§ **Problem requirements**
Arrange the items from the line with "family: Onagraceae" to the line with "common name: Coltsfoot", both lines included, as a two-column CSV with the headers rank and name. Give one row per item, with each value in its own quoted field and any line breaks replaced by spaces.

>> begin Stored records

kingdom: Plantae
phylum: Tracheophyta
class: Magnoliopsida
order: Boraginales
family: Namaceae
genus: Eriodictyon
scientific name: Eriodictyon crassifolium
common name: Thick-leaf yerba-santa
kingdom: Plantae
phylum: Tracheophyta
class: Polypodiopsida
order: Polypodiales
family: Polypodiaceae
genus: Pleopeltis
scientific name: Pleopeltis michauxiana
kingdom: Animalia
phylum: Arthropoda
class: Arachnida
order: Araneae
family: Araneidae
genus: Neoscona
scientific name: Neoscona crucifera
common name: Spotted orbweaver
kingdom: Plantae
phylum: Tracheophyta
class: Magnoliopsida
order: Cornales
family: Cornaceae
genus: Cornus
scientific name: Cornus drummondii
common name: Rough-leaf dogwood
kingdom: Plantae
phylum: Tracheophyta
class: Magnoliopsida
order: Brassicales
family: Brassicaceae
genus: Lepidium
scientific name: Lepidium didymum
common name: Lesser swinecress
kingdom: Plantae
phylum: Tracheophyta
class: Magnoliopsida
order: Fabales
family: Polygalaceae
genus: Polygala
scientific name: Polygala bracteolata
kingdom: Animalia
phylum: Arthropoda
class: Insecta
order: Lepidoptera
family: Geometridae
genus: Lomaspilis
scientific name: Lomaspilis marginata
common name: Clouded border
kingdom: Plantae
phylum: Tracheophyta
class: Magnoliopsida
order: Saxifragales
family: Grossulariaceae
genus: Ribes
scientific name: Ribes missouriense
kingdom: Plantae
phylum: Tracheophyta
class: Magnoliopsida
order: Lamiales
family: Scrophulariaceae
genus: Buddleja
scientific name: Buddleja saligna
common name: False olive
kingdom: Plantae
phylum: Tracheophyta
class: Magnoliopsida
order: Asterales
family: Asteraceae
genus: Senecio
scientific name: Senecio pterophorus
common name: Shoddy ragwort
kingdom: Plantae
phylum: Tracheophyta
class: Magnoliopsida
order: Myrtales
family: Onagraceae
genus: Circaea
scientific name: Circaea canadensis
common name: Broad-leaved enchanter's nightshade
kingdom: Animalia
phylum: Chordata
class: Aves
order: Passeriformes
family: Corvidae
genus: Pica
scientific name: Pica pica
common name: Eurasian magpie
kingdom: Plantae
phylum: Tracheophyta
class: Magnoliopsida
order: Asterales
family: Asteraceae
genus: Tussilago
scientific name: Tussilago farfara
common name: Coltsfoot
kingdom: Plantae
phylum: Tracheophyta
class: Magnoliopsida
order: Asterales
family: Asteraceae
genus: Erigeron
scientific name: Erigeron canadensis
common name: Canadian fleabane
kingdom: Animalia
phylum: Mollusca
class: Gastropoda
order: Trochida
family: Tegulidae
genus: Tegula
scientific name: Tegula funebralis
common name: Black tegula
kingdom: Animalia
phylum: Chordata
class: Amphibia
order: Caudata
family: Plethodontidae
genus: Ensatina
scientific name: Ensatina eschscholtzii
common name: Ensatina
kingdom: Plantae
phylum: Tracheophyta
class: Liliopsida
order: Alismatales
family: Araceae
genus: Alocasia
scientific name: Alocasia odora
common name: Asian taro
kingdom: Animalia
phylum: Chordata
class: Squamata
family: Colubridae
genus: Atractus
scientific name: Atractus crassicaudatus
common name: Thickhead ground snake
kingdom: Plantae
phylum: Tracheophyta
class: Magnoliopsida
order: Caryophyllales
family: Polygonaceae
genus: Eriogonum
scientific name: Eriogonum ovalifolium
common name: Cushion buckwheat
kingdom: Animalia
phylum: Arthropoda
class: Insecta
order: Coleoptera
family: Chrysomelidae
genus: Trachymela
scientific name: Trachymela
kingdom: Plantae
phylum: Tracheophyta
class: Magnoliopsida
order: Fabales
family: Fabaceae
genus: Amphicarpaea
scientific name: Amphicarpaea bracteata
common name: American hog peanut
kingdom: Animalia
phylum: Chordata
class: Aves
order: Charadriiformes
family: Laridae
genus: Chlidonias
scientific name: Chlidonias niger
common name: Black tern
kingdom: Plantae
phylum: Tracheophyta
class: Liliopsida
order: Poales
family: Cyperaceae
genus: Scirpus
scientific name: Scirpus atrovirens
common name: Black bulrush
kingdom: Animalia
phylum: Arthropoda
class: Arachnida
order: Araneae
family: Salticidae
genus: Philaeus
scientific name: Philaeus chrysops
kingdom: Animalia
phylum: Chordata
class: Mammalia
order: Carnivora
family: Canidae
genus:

>> end Stored records

§ **In response**
rank,name
"family:","Onagraceae"
"genus:","Circaea"
"scientific name:","Circaea canadensis"
"common name:","Broad-leaved enchanter's nightshade"
"kingdom:","Animalia"
"phylum:","Chordata"
"class:","Aves"
"order:","Passeriformes"
"family:","Corvidae"
"genus:","Pica"
"scientific name:","Pica pica"
"common name:","Eurasian magpie"
"kingdom:","Plantae"
"phylum:","Tracheophyta"
"class:","Magnoliopsida"
"order:","Asterales"
"family:","Asteraceae"
"genus:","Tussilago"
"scientific name:","Tussilago farfara"
"common name:","Coltsfoot"